Based upon a description in a film magazine, Leila Porter has grown tired of her husband James Denby Porter, the glue king, as she is romantic but he is prosaic. Moreover, he is careless of his personal appearance, gets cigar ash in the carpet, and eats green onions before he tries to kiss her. She obtains a divorce and then marries James' friend Schuyler Van Sutphen, but discovers that Van Sutphen is a real beast. When she later discovers that her ex-husband has changed as a result of the divorce, still loves her, and would be happy to have her back, Leila divorces once again in order to remarry James.

==Cast==
- Elliott Dexter as James Denby Porter
- Gloria Swanson as Leila Porter
- Lew Cody as Schuyler Van Sutphen
- Sylvia Ashton as Mrs. Huckney
- Theodore Roberts as The Bishop, Rt. Rev. Thomas Thornby
- Julia Faye as Nanette aka Toodles
- James Neill as Butler
- Ted Shawn as Faun
- Irving Cummings as Undetermined Role (uncredited)
- Clarence Geldart as Manager of Gambling Club (uncredited)
- Raymond Hatton as Croupier at Gambling Club (uncredited)
- Jack Mulhall as Member of Gambling Club (uncredited)
- Guy Oliver as Mr.

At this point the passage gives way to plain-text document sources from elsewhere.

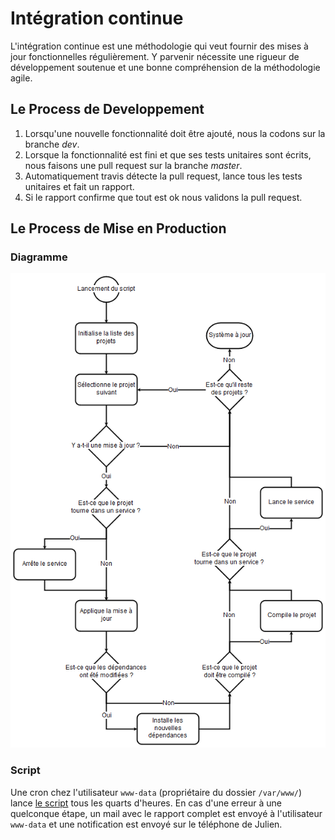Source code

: Intégration continue
====================

L'intégration continue est une méthodologie qui veut fournir des mises à jour fonctionnelles régulièrement. Y parvenir nécessite une rigueur de développement soutenue et une bonne compréhension de la méthodologie agile.

Le Process de Developpement
---------------------------

1) Lorsqu'une nouvelle fonctionnalité doit être ajouté, nous la codons sur la branche *dev*.
2) Lorsque la fonctionnalité est fini et que ses tests unitaires sont écrits, nous faisons une pull request sur la branche *master*.
3) Automatiquement travis détecte la pull request, lance tous les tests unitaires et fait un rapport.
4) Si le rapport confirme que tout est ok nous validons la pull request.

Le Process de Mise en Production
--------------------------------

### Diagramme

![diagramme de la mise à jour](maj.png)

### Script

Une cron chez l'utilisateur `www-data` (propriétaire du dossier `/var/www/`) lance [le script](maj.sh) tous les quarts d'heures. En cas d'une erreur à une quelconque étape, un mail avec le rapport complet est envoyé à l'utilisateur `www-data` et une notification est envoyé sur le téléphone de Julien.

Frankel, Dressmaker (uncredited)
- Sam Wood as Undetermined Role (uncredited)

==Preservation and Availability==
Complete prints of Don't Change Your Husband are held by:

- George Eastman Museum, on 35 mm
- Cinémathèque Québécoise, on 35 mm
- Cinematheque Royale de Belgique
- Swedish Film Institute
- Archives du Film du CNC
- Library of Congress, on DVD.
The film was released on DVD by Image Entertainment with The Golden Chance.